More Reissues A-Comin’
Koch is starting with a reissue of Flat Baroque and Berserk, Stormcock and a 1984 collaboration with Jimmy Page called Jugula, but there’s more on the way. Harper says he expected to re-introduce 12 or 13 of his records to the American market over the next year or two, many of them out of print for decades.
Coupled with the 2005 Mojo Hero award and renewed interest among contemporary rock and folk artists, the releases look like a bit of a revival for Harper. “I think there’s a renewed interest in me because of my general connections and the fact that the music is not obsolete. I have continued relevance.”
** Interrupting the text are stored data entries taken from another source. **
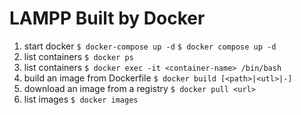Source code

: # LAMPP Built by Docker
1. start docker
  `$ docker-compose up -d`
  `$ docker compose up -d`
2. list containers
  `$ docker ps`
3. list containers
  `$ docker exec -it <container-name> /bin/bash`
4. build an image from Dockerfile
   `$ docker build [<path>|<utl>|-]`
5. download an image from a registry
   `$ docker pull <url>`
6. list images
   `$ docker images`
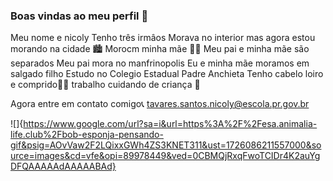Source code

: ### Boas vindas ao meu perfil 💟

Meu nome e nicoly
Tenho três irmâos 
Morava no interior mas agora estou morando na cidade 🏙️
Morocm minha mãe 👩‍👧
Meu pai e minha mãe são separados 
Meu pai mora no manfrinopolis 
Eu e minha mãe moramos em salgado filho
Estudo no Colegio Estadual Padre Anchieta
Tenho cabelo loiro e comprido👱‍♀️
trabalho cuidando de criança 🧒

Agora entre em contato comigo📞
tavares.santos.nicoly@escola.pr.gov.br

![]{https://www.google.com/url?sa=i&url=https%3A%2F%2Fesa.animalia-life.club%2Fbob-esponja-pensando-gif&psig=AOvVaw2F2LQixxGWh4ZS3KNET311&ust=1726086211557000&source=images&cd=vfe&opi=89978449&ved=0CBMQjRxqFwoTCIDr4K2auYgDFQAAAAAdAAAAABAd}
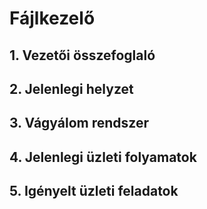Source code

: # Fájlkezelő

## 1. Vezetői összefoglaló

## 2. Jelenlegi helyzet

## 3. Vágyálom rendszer

## 4. Jelenlegi üzleti folyamatok

## 5. Igényelt üzleti feladatok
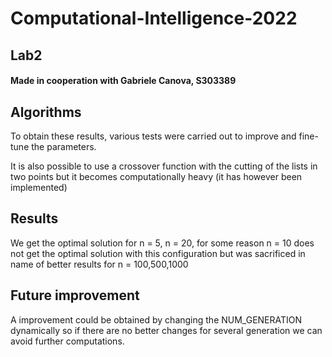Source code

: # Computational-Intelligence-2022

## Lab2

#### Made in cooperation with Gabriele Canova, S303389


## Algorithms

To obtain these results, various tests were carried out to improve and fine-tune the parameters.

It is also possible to use a crossover function with the cutting of the lists in two points but it becomes computationally heavy (it has however been implemented)

## Results

We get the optimal solution for n = 5, n = 20, for some reason n = 10 does not get the optimal solution with this configuration but was sacrificed in name of better results for n = 100,500,1000

## Future improvement

A improvement could be obtained by changing the NUM_GENERATION dynamically so if there are no better changes for several generation we can avoid further computations.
Harper lives in southwest Ireland, relying on a kitchen radio for his dose of current music, for the most part. Still, he did open for folk star Joanna Newsom in London in September 2007, playing Stormcock in its entirety. He found, across the generations, a sort of kindred spirit. “I think people like Joanna Newsom are absolutely marvelous. Absolutely wonderful. She’s brilliant,” he adds. “She’s an original. She’s really important for people who actually put music in those ways . And she’s written some very good songs.” The esteem appears to be mutual. Newsom reportedly had Stormcock on repeat play as she was writing Ys, and, in Pitchfork in June 2007, she named Harper’s “Me and My Woman” as one of her three favorite songs ever.
Harper says he’s now five songs into a new record, though he admits he has been at exactly this point for over a year. He’s had a period of poor health — now apparently over — and as soon as cricket season and the transfer market (trading in football player contracts) is over, he expects to be back at work. Breaking rules as usual, one imagines.